Para quienes amamos los libros, no resulta desproporcionado el fervor y el cuidado con que se nos enseñan los tesoros de la casa: una primera edición de El lazarillo de Tormes–la de Amberes, la primera edición de los textos de Sor Juana Inés de la Cruz, la ya mencionada famosa primera edición de La Celestina –un regalo para su amigo Huntington del millonario J. Piermont Morgan, el de la Morgan Library, quien se permitió garabatear, con lápiz, unas palabras que acompañaron la generosa donación–y, la primera edición –bien diferenciable por una coma en la portada que se pierde en las siguientes impresiones– de Don Quijote de La Mancha.

 

Estos tesoros: manuscritos, incunables y primeras ediciones, algunos de ellos con anotaciones al margen, no sólo son amuletos mágicos, contenedores de historias que han sido repetidas durante siglos por un pueblo cuyos reyes controlaron el destino del mundo occidental (La Celestina tuvo una influencia trascendental en las formas de escribir del siglo XV, no sólo en los reinos de la península ibérica, lo mismo en Francia, en la península italiana y más allá); también son el certificado de calidad de un idioma que llega al  presente siglo constituído en uno de los de mayor prestigio y crecimiento.

 

O’Neill utiliza un delicado peso forrado en cuero para sostener las páginas abiertas, mientras el libro se desliza alrededor de la mesa y nuestros ojos se apoyan en esas historias que, extraña virtud, hoy nos siguen conversando.

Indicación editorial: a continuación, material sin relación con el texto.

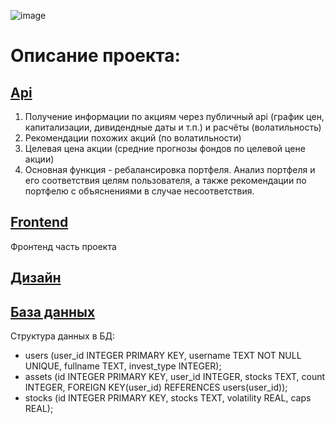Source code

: ![image](https://user-images.githubusercontent.com/47640060/132115529-d35223b0-8c29-4772-896e-04ff3b57024b.png)

# Описание проекта:

## [Api](https://github.com/keworr/accenture-case/blob/main/api.py)
1) Получение информации по акциям через публичный api (график цен, капитализации, дивидендные даты и т.п.) и расчёты (волатильность)
2) Рекомендации похожих акций (по волатильности)
3) Целевая цена акции (средние прогнозы фондов по целевой цене акции)
4) Основная функция - ребалансировка портфеля. Анализ портфеля и его соответствия целям пользователя, а также рекомендации по портфелю с объяснениями в случае несоответствия.

## [Frontend](https://github.com/keworr/accenture-case/tree/front)
Фронтенд часть проекта

## [Дизайн](https://www.figma.com/file/mePF97DJRCa9Pf0B0vNpCW/Accenture-Investement?node-id=20%3A173)

## [База данных](sqlite.db)
Структура данных в БД:
- users (user_id INTEGER PRIMARY KEY, username TEXT NOT NULL UNIQUE, fullname TEXT, invest_type INTEGER);
- assets (id INTEGER PRIMARY KEY, user_id INTEGER, stocks TEXT, count INTEGER, FOREIGN KEY(user_id) REFERENCES users(user_id));
- stocks (id INTEGER PRIMARY KEY, stocks TEXT, volatility REAL, caps REAL);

Algunas de ellas tuvieron tanto poder que convocaron a tribus lejanas (pienso en Jonathan Swifft, que leyó a Don Quijote y empezó a pensar en las aventuras de su Gulliver). Se nos enseñan detalles de La Celestina que nunca se pudieron ver en la edición facsimilar, tomamos el pequeño texto encuadernado del Lazarillo de Tormes y lo leemos, apreciamos los colores de unos dibujos muy elementales, sobre un papel hecho con fibra de maguey, de un pueblo cuyos habitantes acababan de presenciar el derrumbe de un imperio que de allí para adelante se llamaría azteca.

 

Por último, develando el misterio detrás de una cortina que lo ha protegido durante las horas de nuestra reunión, aparece el famoso mapamundi de Juan Vespucci, de 1526, donde los galeones descansan en un espacio de mar frente a las tierras que España ha descubierto. Sobre el Caribe destaca una punta de tierra que ya lleva en buena letra la inscripción: Floryda. Hacia la derecha, en el oeste, llama mi atención un espacio en blanco, no definido aún, a la espera de las expediciones de Pizarro y de otros cazadores de fortuna.

 

Al salir de aquel lugar, Newyópolis tiene otra luz. El Cid sigue sobre Babieca, las hojas de los árboles sobre Broadway cambian de color, los libros españoles descansan en su caja.